BRIEF: Make an exact copy of the entries below with the pictures removed.

(Beginning of MATERIALS PROVIDED)

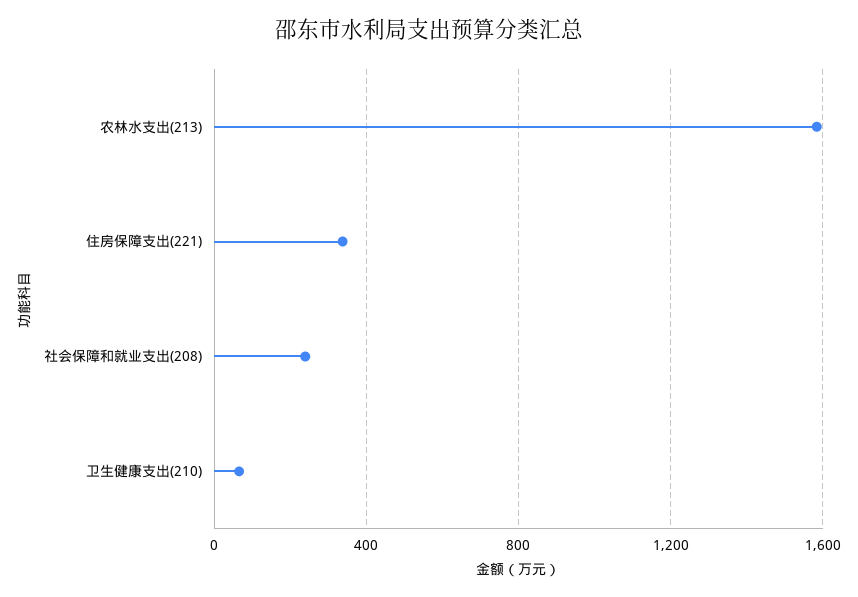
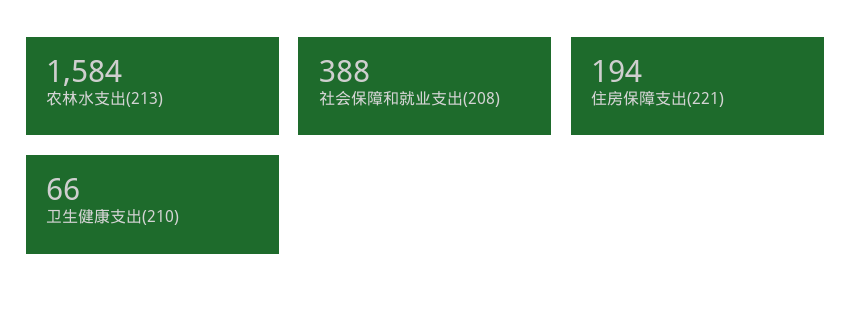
  {
    "农林水支出(213)": 1584,
-   "住房保障支出(221)": 350,
+   "住房保障支出(221)": 194,
-   "社会保障和就业支出(208)": 250,
+   "社会保障和就业支出(208)": 388,
    "卫生健康支出(210)": 66
  }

(End of MATERIALS PROVIDED)

PROBLEM SOLUTION:
  {
    "农林水支出(213)": 1584,
-   "住房保障支出(221)": 350,
+   "住房保障支出(221)": 194,
-   "社会保障和就业支出(208)": 250,
+   "社会保障和就业支出(208)": 388,
    "卫生健康支出(210)": 66
  }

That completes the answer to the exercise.